7.—Mr. J. Youngs, of St. Peter Hungate, Norwich, was carried in a sedan chair to record his vote at the Mayor’s election. On his return home he immediately expired. He was 85 years old.

8.—Died, at the Grotto, Thetford, Mr. John Ellis, “long known as an industrious collector of antiquities, fossils, foreign birds, &c., of which he had a large and very curious cabinet.”

17.—The first recorded “speech day” at Norwich Grammar School. It was described as “the first speech day of the kind ever held at Norwich or at this school,” and its inception was due to the fact that “the Latin oration which in former times used to be delivered at the school porch on Guild Day,” had been “for the last two years superseded by the non-observance of that annual festival.”
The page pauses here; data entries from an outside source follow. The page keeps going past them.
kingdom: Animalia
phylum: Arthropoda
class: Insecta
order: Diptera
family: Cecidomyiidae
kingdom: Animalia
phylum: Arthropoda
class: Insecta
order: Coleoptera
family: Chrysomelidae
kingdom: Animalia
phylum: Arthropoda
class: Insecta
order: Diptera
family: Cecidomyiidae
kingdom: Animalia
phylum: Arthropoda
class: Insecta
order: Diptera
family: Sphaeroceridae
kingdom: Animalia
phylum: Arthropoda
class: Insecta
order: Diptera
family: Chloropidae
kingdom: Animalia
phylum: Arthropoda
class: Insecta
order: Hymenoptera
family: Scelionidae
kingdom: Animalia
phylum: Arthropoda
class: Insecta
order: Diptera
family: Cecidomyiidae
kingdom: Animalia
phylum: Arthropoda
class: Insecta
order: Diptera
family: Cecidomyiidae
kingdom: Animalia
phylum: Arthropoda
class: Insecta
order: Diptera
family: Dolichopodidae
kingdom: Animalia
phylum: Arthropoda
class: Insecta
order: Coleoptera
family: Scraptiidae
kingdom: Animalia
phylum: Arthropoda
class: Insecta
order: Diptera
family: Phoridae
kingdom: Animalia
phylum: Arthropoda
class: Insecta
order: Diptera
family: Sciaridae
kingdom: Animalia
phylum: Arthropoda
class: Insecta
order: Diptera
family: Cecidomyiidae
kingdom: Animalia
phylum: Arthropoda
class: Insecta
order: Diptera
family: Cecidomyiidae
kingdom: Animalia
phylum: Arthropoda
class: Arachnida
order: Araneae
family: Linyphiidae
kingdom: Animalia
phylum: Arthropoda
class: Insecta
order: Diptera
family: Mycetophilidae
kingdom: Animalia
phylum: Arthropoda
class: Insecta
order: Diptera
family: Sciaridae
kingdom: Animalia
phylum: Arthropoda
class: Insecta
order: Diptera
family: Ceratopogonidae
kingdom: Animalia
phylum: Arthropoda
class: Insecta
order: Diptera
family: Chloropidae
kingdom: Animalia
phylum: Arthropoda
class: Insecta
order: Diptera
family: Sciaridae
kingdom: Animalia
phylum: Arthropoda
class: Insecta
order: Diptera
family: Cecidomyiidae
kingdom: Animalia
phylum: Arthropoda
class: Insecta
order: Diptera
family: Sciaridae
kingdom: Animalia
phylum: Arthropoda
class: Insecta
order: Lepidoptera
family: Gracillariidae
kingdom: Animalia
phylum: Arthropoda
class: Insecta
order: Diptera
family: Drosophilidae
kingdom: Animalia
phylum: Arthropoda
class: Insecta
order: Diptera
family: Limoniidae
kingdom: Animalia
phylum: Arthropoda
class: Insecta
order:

19.*—“Died, last week in St. Clement’s, the Widow Herring, in her 106th year.”

—The officers of the Norwich Court Leet seized the defective measures of Edward Phillipps, a retail corn dealer, in King Street. The offender was fined by the court, who ordered the forfeiture of two of the measures.

20.—Mr. Bowles, “formerly a respectable performer in the Norwich Company of Comedians,” preached at the Octagon Chapel to a numerous congregation.

21.—Opening day of Holkham Sheep Shearing. It was stated in the course of the proceedings, that “a very large quantity of bones is collected in Norfolk and exported from Yarmouth to distant counties, where, after being ground or crushed, they are used as manure by farmers.” “Why,” it was asked, “should not Norfolk and Suffolk farmers lay their bones in their own counties?”